Lobbying et entreprise, le malentendu

Le lobbying est presque devenu un « gros mot » y compris pour celles qui en ont le plus besoin, les entreprises. Or, le lobbying est un outil comme un autre à disposition du chef d’entreprise pour faire entendre ses positions et créer de la valeur.

Peu d’entreprises intègrent dans leur stratégie les relations institutionnelles qui sont pourtant essentielles dans l’approche des marchés. Encore appelées affaires publiques ou lobbying, elles sont trop souvent assimilées à une forme de trafic d’influence ou de manipulation des élus. Certes, des mauvais comportements ont été dénoncés au fil des ans, mais ils ne doivent pas remettre en question l’utilité et l’intérêt de la démarche institutionnelle pour l’entreprise. Il ne s’agit, ni plus moins, que d’expliquer les objectifs de celle-ci, ses besoins en ce qui concerne les règlements en vigueur voire simplement de se faire connaitre.

La défiance à l’égard du monde politique ne plaide pas en faveur de l’initiation d’une démarche « affaires publiques » au sein des entreprises. Les chefs d’entreprise sont assez éloignés de la sphère publique qu’ils voient souvent comme un « mal » nécessaire mais certainement pas comme un partenaire possible. Ils ont donc du mal à percevoir l’intérêt d’entrer en contact avec les décideurs politiques, même quand leurs intérêts sont en jeu !

De leur côté, les élus ont été échaudés par des comportements parfois arrogants et agressifs de certaines entreprises dans leur approche.

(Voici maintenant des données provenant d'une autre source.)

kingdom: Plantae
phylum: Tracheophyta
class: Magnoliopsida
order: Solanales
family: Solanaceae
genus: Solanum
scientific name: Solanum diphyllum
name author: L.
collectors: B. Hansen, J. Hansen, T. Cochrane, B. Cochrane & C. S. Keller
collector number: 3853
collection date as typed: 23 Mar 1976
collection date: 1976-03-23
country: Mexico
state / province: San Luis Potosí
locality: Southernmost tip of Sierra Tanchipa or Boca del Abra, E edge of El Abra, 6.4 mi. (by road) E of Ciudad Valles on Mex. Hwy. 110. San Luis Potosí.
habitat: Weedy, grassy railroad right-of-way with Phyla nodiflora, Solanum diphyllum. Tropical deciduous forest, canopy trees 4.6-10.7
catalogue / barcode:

Il existe encore trop d’opérations de lobbying conçues comme de véritables assauts de l’Assemblée Nationale et du Sénat avec des mailings en série, des volées d’amendements pré-écrits, quand ces opérations ne se cachent pas derrière de pseudos colloques ou clubs parlementaires dont l’unique objectif est de « monnayer » du contact.

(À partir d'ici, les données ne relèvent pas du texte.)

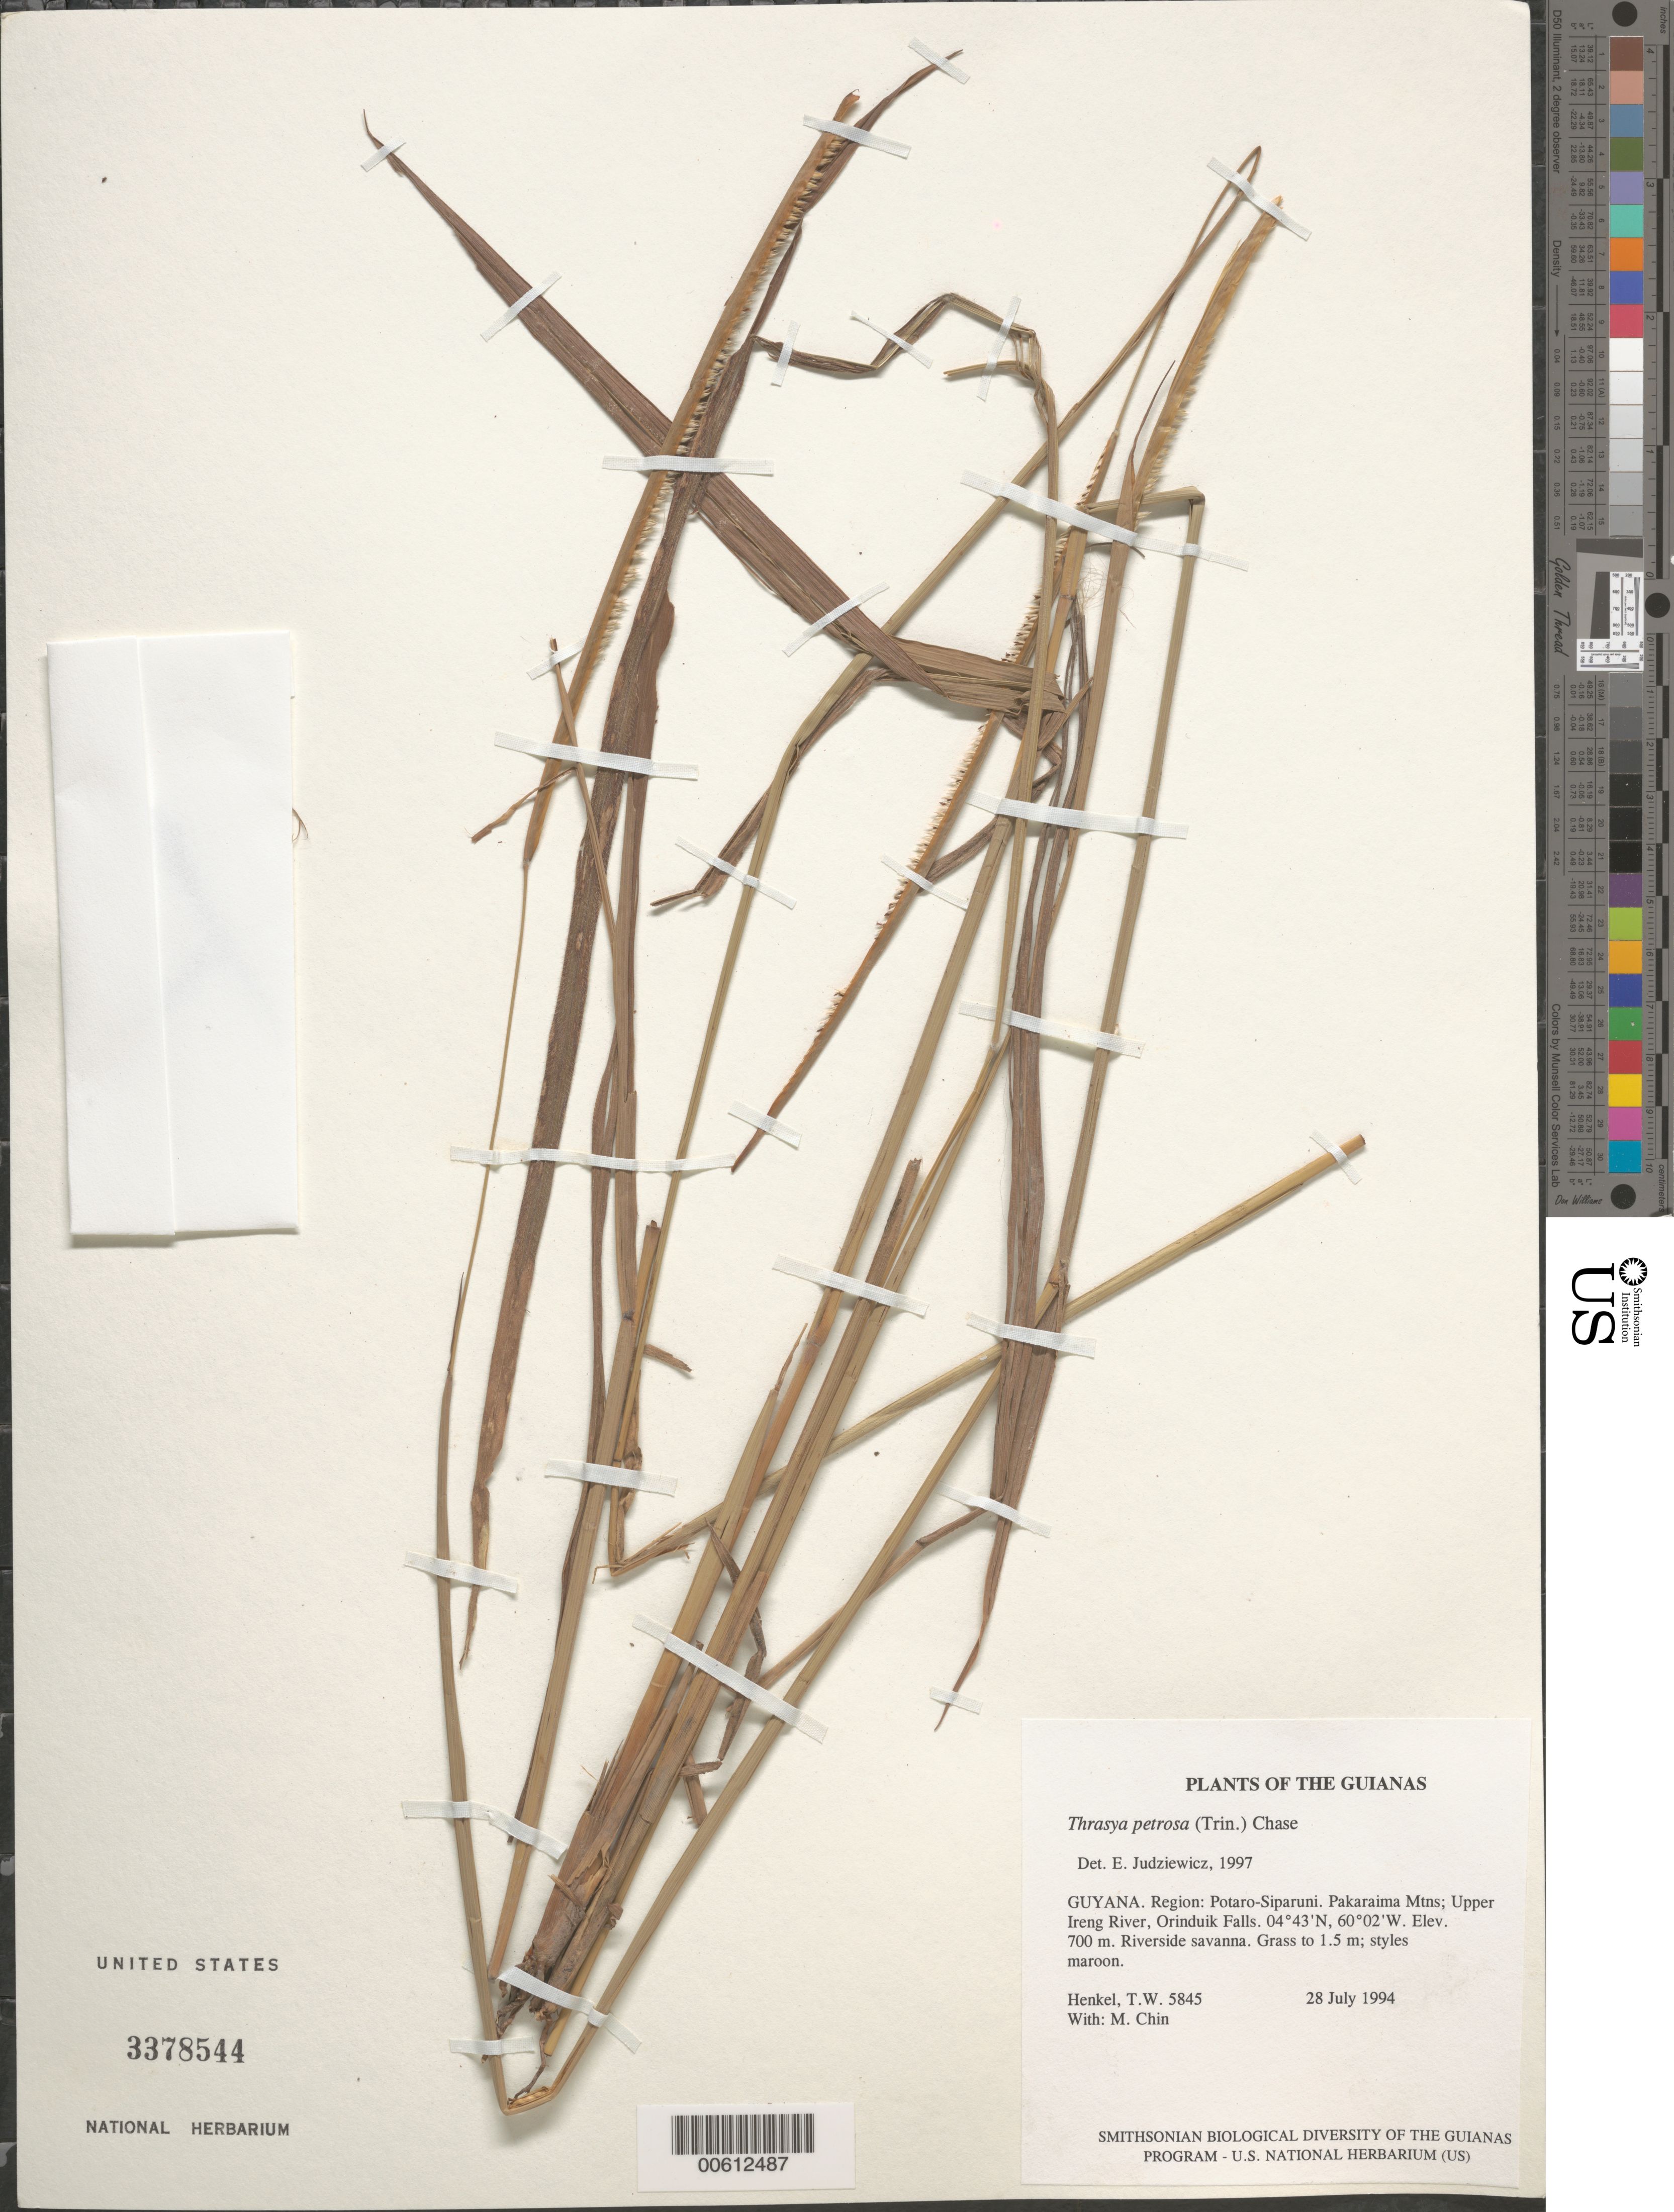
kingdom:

C’est ainsi, qu’au fil du temps, une forme de malentendu s’est installé entre les élus et les entreprises. Les bonnes pratiques commencent à s’installer des deux côtés, mais cela prend du temps.

Pourtant, les parlementaires et les élus en général sont demandeurs de contacts directs avec les acteurs économiques, créateurs de richesses et d’emplois, à condition que ces échanges se déroulent en transparence. En effet, les élus ont besoin de comprendre à la fois le fonctionnement de l’entreprise et ses enjeux. Être absent de ce débat peut se révéler très coûteux pour le chef d’entreprise.